Qatar’s public health ministry lifts ban on import of veg from Kerala
Friday, 07 September, 2018, 08 : 00 AM [IST]
Shraddha Joshi, Mumbai
Qatar’s ministry of public health has lifted the ban on the import of fruits and vegetables from the southern Indian state of Kerala.

The development came close on the heels of the United Arab Emirates’ (UAE) lifting of the ban, which was imposed during the Nipah virus (NiV) outbreak.

India’s Export Inspection Council was notified of the permission granted to Kerala to import fresh, chilled and frozen vegetables and fruits via a letter from the department of food safety and environmental health of the Middle-Eastern nation’s public health ministry.

In the letter, Wasan Abdullah Al Baker of the aforementioned department informed Indian authorities that the ban had been lifted after the clearance had been obtained on the reports on the ending of the Nipah epidemic.

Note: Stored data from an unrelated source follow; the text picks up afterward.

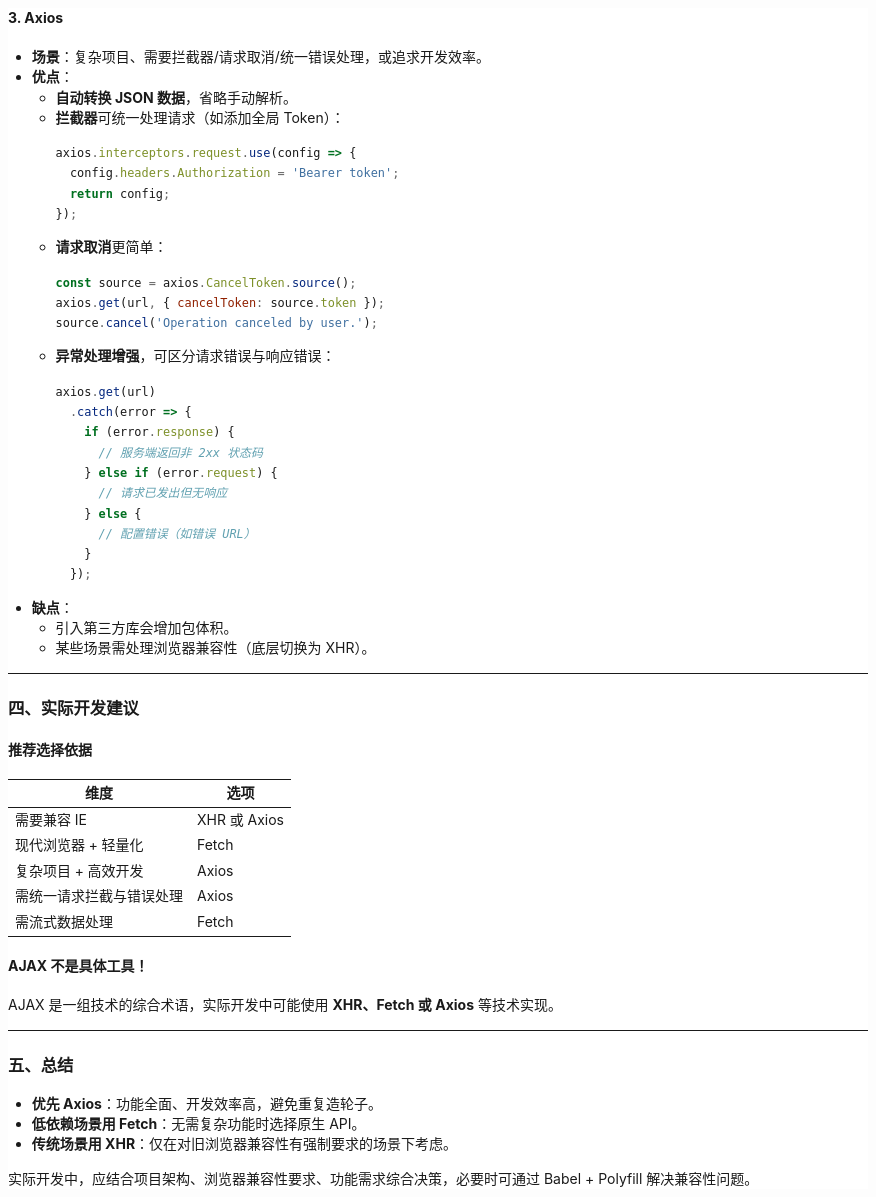 #### **3. Axios**
  - **场景**：复杂项目、需要拦截器/请求取消/统一错误处理，或追求开发效率。
  - **优点**：
    - **自动转换 JSON 数据**，省略手动解析。
    - **拦截器**可统一处理请求（如添加全局 Token）：
      ```javascript
      axios.interceptors.request.use(config => {
        config.headers.Authorization = 'Bearer token';
        return config;
      });
      ```
    - **请求取消**更简单：
      ```javascript
      const source = axios.CancelToken.source();
      axios.get(url, { cancelToken: source.token });
      source.cancel('Operation canceled by user.');
      ```
    - **异常处理增强**，可区分请求错误与响应错误：
      ```javascript
      axios.get(url)
        .catch(error => {
          if (error.response) {
            // 服务端返回非 2xx 状态码
          } else if (error.request) {
            // 请求已发出但无响应
          } else {
            // 配置错误（如错误 URL）
          }
        });
      ```
  - **缺点**：
    - 引入第三方库会增加包体积。
    - 某些场景需处理浏览器兼容性（底层切换为 XHR）。

---

### 四、实际开发建议
#### **推荐选择依据**
| **维度**               | **选项**                  |
|------------------------|---------------------------|
| 需要兼容 IE            | XHR 或 Axios              |
| 现代浏览器 + 轻量化    | Fetch                     |
| 复杂项目 + 高效开发    | Axios                     |
| 需统一请求拦截与错误处理 | Axios                     |
| 需流式数据处理          | Fetch                     |

#### **AJAX 不是具体工具！**
AJAX 是一组技术的综合术语，实际开发中可能使用 **XHR、Fetch 或 Axios** 等技术实现。

---

### 五、总结
- **优先 Axios**：功能全面、开发效率高，避免重复造轮子。
- **低依赖场景用 Fetch**：无需复杂功能时选择原生 API。
- **传统场景用 XHR**：仅在对旧浏览器兼容性有强制要求的场景下考虑。

实际开发中，应结合项目架构、浏览器兼容性要求、功能需求综合决策，必要时可通过 Babel + Polyfill 解决兼容性问题。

He added, “After examining, following up and verifying the stability of the epidemiological situation based on official health reports, the Joint Committee on Human Food Control has decided to lift the ban due to the disappearance of the virus and permit the import.”

The letter added that the ban had been lifted keeping in mind the interests of bilateral relations between the Middle-Eastern nation and India in the field of food safety and facilitation of food trade.

The Agricultural and Processed Food Products Export Development Authority (APEDA) also received a similar communication from the Embassy of the State of Qatar, New Delhi, notifying it of the decision by the Joint Committee on Human Food Control to lift the ban.

UAE’s ban

Last year, the UAE emerged as the largest importer of Indian mangoes, with a share of over 50 per cent of the total mango exports from India.

According to APEDA, India exported mangoes worth about $37.48 million to the country in 2016-17. Between April and June 2018, it exported mangoes worth approximately $18.83 million.

In May 2018, the UAE imposed a ban on the import of fruits from the southern Indian state, based on information on the World Health Organization’s (WHO) website regarding the registration of an outbreak of the Nipah virus.

The main host of this disease is the fruit bat, where the virus is transmitted through secretions from the bat to the fruit it feeds on or touches.

WHO’s website also reported the outbreak of the first NiV disease in Kerala’s Kozhikode district. Within nine days, there were 12 suspected cases, 16 confirmed cases and 14 deaths. Kozhikode was one of the two most affected districts, the other being Mallapuram.